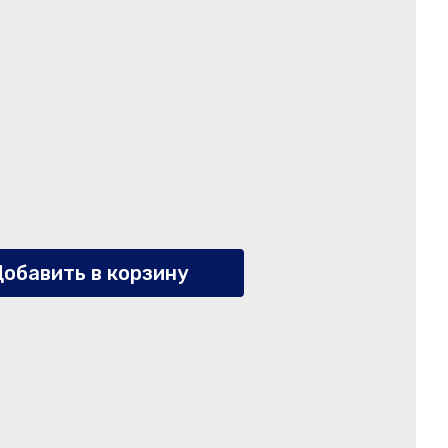
обавить в корзину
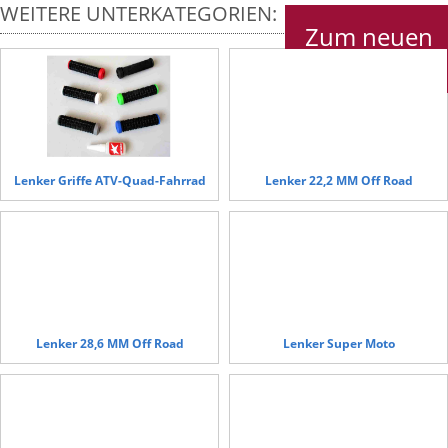
WEITERE UNTERKATEGORIEN:
Zum neuen
Shop
Lenker Griffe ATV-Quad-Fahrrad
Lenker 22,2 MM Off Road
Lenker 28,6 MM Off Road
Lenker Super Moto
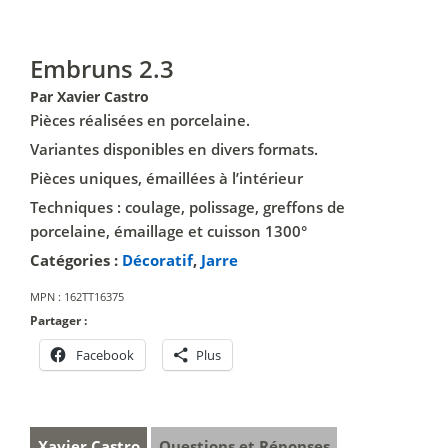
Embruns 2.3
Par Xavier Castro
Pièces réalisées en porcelaine.
Variantes disponibles en divers formats.
Pièces uniques, émaillées à l’intérieur
Techniques : coulage, polissage, greffons de
porcelaine, émaillage et cuisson 1300°
Catégories :
Décoratif
,
Jarre
MPN :
162TT16375
Partager :
Facebook
Plus
Xavier Castro
Questions et Réponses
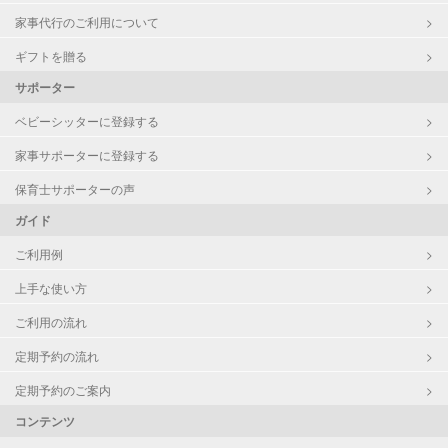
家事代行のご利用について
レッスン
音楽レッスン
ギフトを贈る
定期予約
可能
サポーター
ベビーシッターに登録する
お子様の撮影
対応可能
（定期特典）
家事サポーターに登録する
保育士サポーターの声
ガイド
ご利用例
上手な使い方
ご利用の流れ
定期予約の流れ
定期予約のご案内
コンテンツ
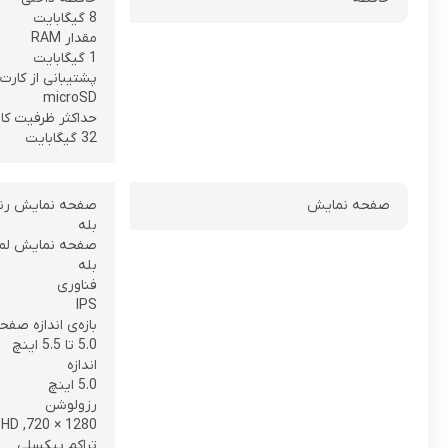
8 گیگابایت
مقدار RAM
1 گیگابایت
پشتیبانی از کارت
microSD
حداکثر ظرفیت کا
32 گیگابایت
صفحه نمایش
صفحه نمایش رن
بله
صفحه نمایش لم
بله
فناوری
IPS
بازه‌ی اندازه صف
5.0 تا 5.5 اینچ
اندازه
5.0 اینچ
رزولوشن
1280 × 720, HD
تراکم پیکسلی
□ □ □ □
| Written task |
Copy out all of the lines above word for word, leaving the pictures out.

| Exercise result |
обавить в корзину
WEITERE UNTERKATEGORIEN:
Zum neuen
Shop
Lenker Griffe ATV-Quad-Fahrrad
Lenker 22,2 MM Off Road
Lenker 28,6 MM Off Road
Lenker Super Moto
Embruns 2.3
Par Xavier Castro
Pièces réalisées en porcelaine.
Variantes disponibles en divers formats.
Pièces uniques, émaillées à l’intérieur
Techniques : coulage, polissage, greffons de
porcelaine, émaillage et cuisson 1300°
Catégories :
Décoratif
,
Jarre
MPN :
162TT16375
Partager :
Facebook
Plus
Xavier Castro
Questions et Réponses
家事代行のご利用について
レッスン
音楽レッスン
ギフトを贈る
定期予約
可能
サポーター
ベビーシッターに登録する
お子様の撮影
対応可能
（定期特典）
家事サポーターに登録する
保育士サポーターの声
ガイド
ご利用例
上手な使い方
ご利用の流れ
定期予約の流れ
定期予約のご案内
コンテンツ
8 گیگابایت
مقدار RAM
1 گیگابایت
پشتیبانی از کارت
microSD
حداکثر ظرفیت کا
32 گیگابایت
صفحه نمایش
صفحه نمایش رن
بله
صفحه نمایش لم
بله
فناوری
IPS
بازه‌ی اندازه صف
5.0 تا 5.5 اینچ
اندازه
5.0 اینچ
رزولوشن
1280 × 720, HD
تراکم پیکسلی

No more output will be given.